— WORK INSTRUCTION —
Each of the records below must be reproduced verbatim.

— RECORD SET —
-------------------------
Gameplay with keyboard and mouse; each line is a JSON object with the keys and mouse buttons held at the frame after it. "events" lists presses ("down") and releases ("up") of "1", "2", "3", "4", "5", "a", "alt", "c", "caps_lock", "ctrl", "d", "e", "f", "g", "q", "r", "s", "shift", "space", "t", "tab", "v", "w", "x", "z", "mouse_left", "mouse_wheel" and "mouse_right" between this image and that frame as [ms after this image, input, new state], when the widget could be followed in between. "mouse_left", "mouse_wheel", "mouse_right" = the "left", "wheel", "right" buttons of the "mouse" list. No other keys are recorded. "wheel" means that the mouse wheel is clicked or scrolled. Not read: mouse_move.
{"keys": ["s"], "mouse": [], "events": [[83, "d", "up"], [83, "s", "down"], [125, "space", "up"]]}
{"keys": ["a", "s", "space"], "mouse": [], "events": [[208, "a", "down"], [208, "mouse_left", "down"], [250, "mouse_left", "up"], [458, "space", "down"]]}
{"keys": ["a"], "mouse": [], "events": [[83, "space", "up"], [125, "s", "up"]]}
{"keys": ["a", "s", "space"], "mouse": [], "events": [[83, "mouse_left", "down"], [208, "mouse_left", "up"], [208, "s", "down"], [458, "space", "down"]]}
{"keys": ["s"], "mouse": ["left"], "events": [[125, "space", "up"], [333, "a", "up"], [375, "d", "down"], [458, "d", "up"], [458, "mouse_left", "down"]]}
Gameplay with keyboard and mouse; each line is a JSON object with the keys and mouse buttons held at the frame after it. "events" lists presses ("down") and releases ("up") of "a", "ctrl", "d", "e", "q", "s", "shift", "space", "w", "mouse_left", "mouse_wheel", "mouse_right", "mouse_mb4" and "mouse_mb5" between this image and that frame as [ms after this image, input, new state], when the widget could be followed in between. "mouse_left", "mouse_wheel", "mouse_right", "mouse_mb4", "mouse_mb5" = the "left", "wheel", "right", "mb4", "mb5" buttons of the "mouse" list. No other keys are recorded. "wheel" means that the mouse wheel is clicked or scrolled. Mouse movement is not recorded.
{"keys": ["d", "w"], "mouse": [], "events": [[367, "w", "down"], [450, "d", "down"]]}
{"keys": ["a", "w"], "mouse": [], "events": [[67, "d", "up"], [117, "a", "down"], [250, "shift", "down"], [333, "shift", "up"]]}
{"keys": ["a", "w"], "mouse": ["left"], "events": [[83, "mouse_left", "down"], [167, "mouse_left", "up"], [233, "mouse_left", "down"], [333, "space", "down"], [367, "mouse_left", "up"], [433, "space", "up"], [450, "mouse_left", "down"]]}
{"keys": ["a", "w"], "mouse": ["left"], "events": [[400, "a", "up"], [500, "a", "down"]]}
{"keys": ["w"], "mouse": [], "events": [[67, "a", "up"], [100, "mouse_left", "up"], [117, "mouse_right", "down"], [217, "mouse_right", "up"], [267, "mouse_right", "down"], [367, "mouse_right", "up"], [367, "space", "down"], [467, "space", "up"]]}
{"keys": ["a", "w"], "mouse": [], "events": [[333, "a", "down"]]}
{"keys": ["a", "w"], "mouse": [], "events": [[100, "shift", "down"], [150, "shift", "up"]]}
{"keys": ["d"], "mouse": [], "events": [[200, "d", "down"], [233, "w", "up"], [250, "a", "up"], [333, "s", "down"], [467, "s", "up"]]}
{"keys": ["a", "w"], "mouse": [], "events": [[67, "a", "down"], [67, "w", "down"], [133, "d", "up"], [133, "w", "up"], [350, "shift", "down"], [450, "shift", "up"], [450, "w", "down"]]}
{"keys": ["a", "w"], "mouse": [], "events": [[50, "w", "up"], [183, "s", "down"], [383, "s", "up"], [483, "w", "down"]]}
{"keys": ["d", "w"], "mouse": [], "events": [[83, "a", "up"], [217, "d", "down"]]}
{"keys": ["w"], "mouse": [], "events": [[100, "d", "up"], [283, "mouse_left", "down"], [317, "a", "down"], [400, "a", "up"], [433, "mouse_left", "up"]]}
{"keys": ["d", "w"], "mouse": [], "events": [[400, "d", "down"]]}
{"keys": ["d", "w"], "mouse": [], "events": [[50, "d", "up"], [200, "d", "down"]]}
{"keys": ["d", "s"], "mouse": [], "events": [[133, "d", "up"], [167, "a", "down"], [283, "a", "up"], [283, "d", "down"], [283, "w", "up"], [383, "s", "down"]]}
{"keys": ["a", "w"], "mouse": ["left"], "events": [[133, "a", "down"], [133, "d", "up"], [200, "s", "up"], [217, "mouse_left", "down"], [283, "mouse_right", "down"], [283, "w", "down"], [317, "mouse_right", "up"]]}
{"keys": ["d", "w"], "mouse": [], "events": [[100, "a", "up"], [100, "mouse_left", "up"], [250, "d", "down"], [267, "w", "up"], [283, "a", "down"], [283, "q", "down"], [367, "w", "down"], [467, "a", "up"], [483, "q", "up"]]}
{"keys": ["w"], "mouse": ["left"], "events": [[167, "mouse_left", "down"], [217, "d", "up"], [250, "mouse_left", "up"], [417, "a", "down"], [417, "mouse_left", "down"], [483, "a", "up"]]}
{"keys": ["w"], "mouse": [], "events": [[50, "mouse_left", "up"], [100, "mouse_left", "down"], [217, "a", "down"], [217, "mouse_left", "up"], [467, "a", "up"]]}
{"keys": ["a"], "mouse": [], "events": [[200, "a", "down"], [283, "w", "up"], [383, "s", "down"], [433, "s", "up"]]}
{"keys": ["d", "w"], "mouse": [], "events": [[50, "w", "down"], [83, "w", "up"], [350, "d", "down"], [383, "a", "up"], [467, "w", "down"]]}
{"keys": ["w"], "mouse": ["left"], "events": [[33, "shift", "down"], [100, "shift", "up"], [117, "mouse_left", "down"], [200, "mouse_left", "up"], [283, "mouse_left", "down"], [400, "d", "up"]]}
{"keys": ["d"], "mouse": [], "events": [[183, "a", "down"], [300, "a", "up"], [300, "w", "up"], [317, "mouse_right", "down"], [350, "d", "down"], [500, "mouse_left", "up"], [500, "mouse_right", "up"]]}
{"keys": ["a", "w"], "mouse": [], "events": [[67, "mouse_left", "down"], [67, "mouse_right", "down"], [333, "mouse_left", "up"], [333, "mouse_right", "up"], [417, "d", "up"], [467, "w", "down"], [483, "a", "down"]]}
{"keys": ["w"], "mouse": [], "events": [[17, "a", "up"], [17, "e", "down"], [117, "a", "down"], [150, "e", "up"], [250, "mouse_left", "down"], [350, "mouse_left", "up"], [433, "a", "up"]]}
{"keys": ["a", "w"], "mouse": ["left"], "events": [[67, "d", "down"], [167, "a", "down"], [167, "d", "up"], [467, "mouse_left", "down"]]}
-------------------------
— SOLUTION BELOW —
Gameplay with keyboard and mouse; each line is a JSON object with the keys and mouse buttons held at the frame after it. "events" lists presses ("down") and releases ("up") of "1", "2", "3", "4", "5", "a", "alt", "c", "caps_lock", "ctrl", "d", "e", "f", "g", "q", "r", "s", "shift", "space", "t", "tab", "v", "w", "x", "z", "mouse_left", "mouse_wheel" and "mouse_right" between this image and that frame as [ms after this image, input, new state], when the widget could be followed in between. "mouse_left", "mouse_wheel", "mouse_right" = the "left", "wheel", "right" buttons of the "mouse" list. No other keys are recorded. "wheel" means that the mouse wheel is clicked or scrolled. Not read: mouse_move.
{"keys": ["s"], "mouse": [], "events": [[83, "d", "up"], [83, "s", "down"], [125, "space", "up"]]}
{"keys": ["a", "s", "space"], "mouse": [], "events": [[208, "a", "down"], [208, "mouse_left", "down"], [250, "mouse_left", "up"], [458, "space", "down"]]}
{"keys": ["a"], "mouse": [], "events": [[83, "space", "up"], [125, "s", "up"]]}
{"keys": ["a", "s", "space"], "mouse": [], "events": [[83, "mouse_left", "down"], [208, "mouse_left", "up"], [208, "s", "down"], [458, "space", "down"]]}
{"keys": ["s"], "mouse": ["left"], "events": [[125, "space", "up"], [333, "a", "up"], [375, "d", "down"], [458, "d", "up"], [458, "mouse_left", "down"]]}
Gameplay with keyboard and mouse; each line is a JSON object with the keys and mouse buttons held at the frame after it. "events" lists presses ("down") and releases ("up") of "a", "ctrl", "d", "e", "q", "s", "shift", "space", "w", "mouse_left", "mouse_wheel", "mouse_right", "mouse_mb4" and "mouse_mb5" between this image and that frame as [ms after this image, input, new state], when the widget could be followed in between. "mouse_left", "mouse_wheel", "mouse_right", "mouse_mb4", "mouse_mb5" = the "left", "wheel", "right", "mb4", "mb5" buttons of the "mouse" list. No other keys are recorded. "wheel" means that the mouse wheel is clicked or scrolled. Mouse movement is not recorded.
{"keys": ["d", "w"], "mouse": [], "events": [[367, "w", "down"], [450, "d", "down"]]}
{"keys": ["a", "w"], "mouse": [], "events": [[67, "d", "up"], [117, "a", "down"], [250, "shift", "down"], [333, "shift", "up"]]}
{"keys": ["a", "w"], "mouse": ["left"], "events": [[83, "mouse_left", "down"], [167, "mouse_left", "up"], [233, "mouse_left", "down"], [333, "space", "down"], [367, "mouse_left", "up"], [433, "space", "up"], [450, "mouse_left", "down"]]}
{"keys": ["a", "w"], "mouse": ["left"], "events": [[400, "a", "up"], [500, "a", "down"]]}
{"keys": ["w"], "mouse": [], "events": [[67, "a", "up"], [100, "mouse_left", "up"], [117, "mouse_right", "down"], [217, "mouse_right", "up"], [267, "mouse_right", "down"], [367, "mouse_right", "up"], [367, "space", "down"], [467, "space", "up"]]}
{"keys": ["a", "w"], "mouse": [], "events": [[333, "a", "down"]]}
{"keys": ["a", "w"], "mouse": [], "events": [[100, "shift", "down"], [150, "shift", "up"]]}
{"keys": ["d"], "mouse": [], "events": [[200, "d", "down"], [233, "w", "up"], [250, "a", "up"], [333, "s", "down"], [467, "s", "up"]]}
{"keys": ["a", "w"], "mouse": [], "events": [[67, "a", "down"], [67, "w", "down"], [133, "d", "up"], [133, "w", "up"], [350, "shift", "down"], [450, "shift", "up"], [450, "w", "down"]]}
{"keys": ["a", "w"], "mouse": [], "events": [[50, "w", "up"], [183, "s", "down"], [383, "s", "up"], [483, "w", "down"]]}
{"keys": ["d", "w"], "mouse": [], "events": [[83, "a", "up"], [217, "d", "down"]]}
{"keys": ["w"], "mouse": [], "events": [[100, "d", "up"], [283, "mouse_left", "down"], [317, "a", "down"], [400, "a", "up"], [433, "mouse_left", "up"]]}
{"keys": ["d", "w"], "mouse": [], "events": [[400, "d", "down"]]}
{"keys": ["d", "w"], "mouse": [], "events": [[50, "d", "up"], [200, "d", "down"]]}
{"keys": ["d", "s"], "mouse": [], "events": [[133, "d", "up"], [167, "a", "down"], [283, "a", "up"], [283, "d", "down"], [283, "w", "up"], [383, "s", "down"]]}
{"keys": ["a", "w"], "mouse": ["left"], "events": [[133, "a", "down"], [133, "d", "up"], [200, "s", "up"], [217, "mouse_left", "down"], [283, "mouse_right", "down"], [283, "w", "down"], [317, "mouse_right", "up"]]}
{"keys": ["d", "w"], "mouse": [], "events": [[100, "a", "up"], [100, "mouse_left", "up"], [250, "d", "down"], [267, "w", "up"], [283, "a", "down"], [283, "q", "down"], [367, "w", "down"], [467, "a", "up"], [483, "q", "up"]]}
{"keys": ["w"], "mouse": ["left"], "events": [[167, "mouse_left", "down"], [217, "d", "up"], [250, "mouse_left", "up"], [417, "a", "down"], [417, "mouse_left", "down"], [483, "a", "up"]]}
{"keys": ["w"], "mouse": [], "events": [[50, "mouse_left", "up"], [100, "mouse_left", "down"], [217, "a", "down"], [217, "mouse_left", "up"], [467, "a", "up"]]}
{"keys": ["a"], "mouse": [], "events": [[200, "a", "down"], [283, "w", "up"], [383, "s", "down"], [433, "s", "up"]]}
{"keys": ["d", "w"], "mouse": [], "events": [[50, "w", "down"], [83, "w", "up"], [350, "d", "down"], [383, "a", "up"], [467, "w", "down"]]}
{"keys": ["w"], "mouse": ["left"], "events": [[33, "shift", "down"], [100, "shift", "up"], [117, "mouse_left", "down"], [200, "mouse_left", "up"], [283, "mouse_left", "down"], [400, "d", "up"]]}
{"keys": ["d"], "mouse": [], "events": [[183, "a", "down"], [300, "a", "up"], [300, "w", "up"], [317, "mouse_right", "down"], [350, "d", "down"], [500, "mouse_left", "up"], [500, "mouse_right", "up"]]}
{"keys": ["a", "w"], "mouse": [], "events": [[67, "mouse_left", "down"], [67, "mouse_right", "down"], [333, "mouse_left", "up"], [333, "mouse_right", "up"], [417, "d", "up"], [467, "w", "down"], [483, "a", "down"]]}
{"keys": ["w"], "mouse": [], "events": [[17, "a", "up"], [17, "e", "down"], [117, "a", "down"], [150, "e", "up"], [250, "mouse_left", "down"], [350, "mouse_left", "up"], [433, "a", "up"]]}
{"keys": ["a", "w"], "mouse": ["left"], "events": [[67, "d", "down"], [167, "a", "down"], [167, "d", "up"], [467, "mouse_left", "down"]]}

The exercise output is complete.